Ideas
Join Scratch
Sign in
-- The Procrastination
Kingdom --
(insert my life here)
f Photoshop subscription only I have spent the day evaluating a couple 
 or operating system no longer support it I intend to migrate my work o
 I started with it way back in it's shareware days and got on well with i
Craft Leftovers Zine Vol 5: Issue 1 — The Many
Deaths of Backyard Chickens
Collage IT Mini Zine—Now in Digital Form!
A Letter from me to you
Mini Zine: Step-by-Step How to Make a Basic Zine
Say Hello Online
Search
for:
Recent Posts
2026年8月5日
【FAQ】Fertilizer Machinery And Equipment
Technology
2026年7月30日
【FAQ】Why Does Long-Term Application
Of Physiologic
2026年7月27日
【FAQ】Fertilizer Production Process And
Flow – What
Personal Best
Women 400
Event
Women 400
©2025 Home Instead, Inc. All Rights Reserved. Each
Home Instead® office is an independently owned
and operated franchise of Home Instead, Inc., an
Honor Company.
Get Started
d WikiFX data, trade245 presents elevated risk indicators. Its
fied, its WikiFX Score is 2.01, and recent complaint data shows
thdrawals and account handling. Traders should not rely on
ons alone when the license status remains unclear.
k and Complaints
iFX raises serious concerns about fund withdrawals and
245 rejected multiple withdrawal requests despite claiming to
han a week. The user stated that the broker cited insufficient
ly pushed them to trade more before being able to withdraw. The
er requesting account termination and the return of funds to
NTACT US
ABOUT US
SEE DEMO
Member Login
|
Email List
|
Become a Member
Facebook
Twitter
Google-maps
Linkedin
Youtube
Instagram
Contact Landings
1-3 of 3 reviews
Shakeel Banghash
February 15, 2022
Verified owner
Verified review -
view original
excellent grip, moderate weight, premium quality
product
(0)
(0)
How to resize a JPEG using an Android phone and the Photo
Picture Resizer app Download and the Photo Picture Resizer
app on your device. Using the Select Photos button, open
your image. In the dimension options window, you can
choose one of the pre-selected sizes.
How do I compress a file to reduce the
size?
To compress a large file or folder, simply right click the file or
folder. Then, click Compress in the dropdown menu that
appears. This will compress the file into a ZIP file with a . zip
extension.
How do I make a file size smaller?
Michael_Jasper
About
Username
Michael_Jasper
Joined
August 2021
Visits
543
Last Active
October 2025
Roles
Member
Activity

==========

§ Required work:
Reproduce every line of the listing above word for word, in the same order and with the same line breaks.

§ Task response:
Ideas
Join Scratch
Sign in
-- The Procrastination
Kingdom --
(insert my life here)
f Photoshop subscription only I have spent the day evaluating a couple 
 or operating system no longer support it I intend to migrate my work o
 I started with it way back in it's shareware days and got on well with i
Craft Leftovers Zine Vol 5: Issue 1 — The Many
Deaths of Backyard Chickens
Collage IT Mini Zine—Now in Digital Form!
A Letter from me to you
Mini Zine: Step-by-Step How to Make a Basic Zine
Say Hello Online
Search
for:
Recent Posts
2026年8月5日
【FAQ】Fertilizer Machinery And Equipment
Technology
2026年7月30日
【FAQ】Why Does Long-Term Application
Of Physiologic
2026年7月27日
【FAQ】Fertilizer Production Process And
Flow – What
Personal Best
Women 400
Event
Women 400
©2025 Home Instead, Inc. All Rights Reserved. Each
Home Instead® office is an independently owned
and operated franchise of Home Instead, Inc., an
Honor Company.
Get Started
d WikiFX data, trade245 presents elevated risk indicators. Its
fied, its WikiFX Score is 2.01, and recent complaint data shows
thdrawals and account handling. Traders should not rely on
ons alone when the license status remains unclear.
k and Complaints
iFX raises serious concerns about fund withdrawals and
245 rejected multiple withdrawal requests despite claiming to
han a week. The user stated that the broker cited insufficient
ly pushed them to trade more before being able to withdraw. The
er requesting account termination and the return of funds to
NTACT US
ABOUT US
SEE DEMO
Member Login
|
Email List
|
Become a Member
Facebook
Twitter
Google-maps
Linkedin
Youtube
Instagram
Contact Landings
1-3 of 3 reviews
Shakeel Banghash
February 15, 2022
Verified owner
Verified review -
view original
excellent grip, moderate weight, premium quality
product
(0)
(0)
How to resize a JPEG using an Android phone and the Photo
Picture Resizer app Download and the Photo Picture Resizer
app on your device. Using the Select Photos button, open
your image. In the dimension options window, you can
choose one of the pre-selected sizes.
How do I compress a file to reduce the
size?
To compress a large file or folder, simply right click the file or
folder. Then, click Compress in the dropdown menu that
appears. This will compress the file into a ZIP file with a . zip
extension.
How do I make a file size smaller?
Michael_Jasper
About
Username
Michael_Jasper
Joined
August 2021
Visits
543
Last Active
October 2025
Roles
Member
Activity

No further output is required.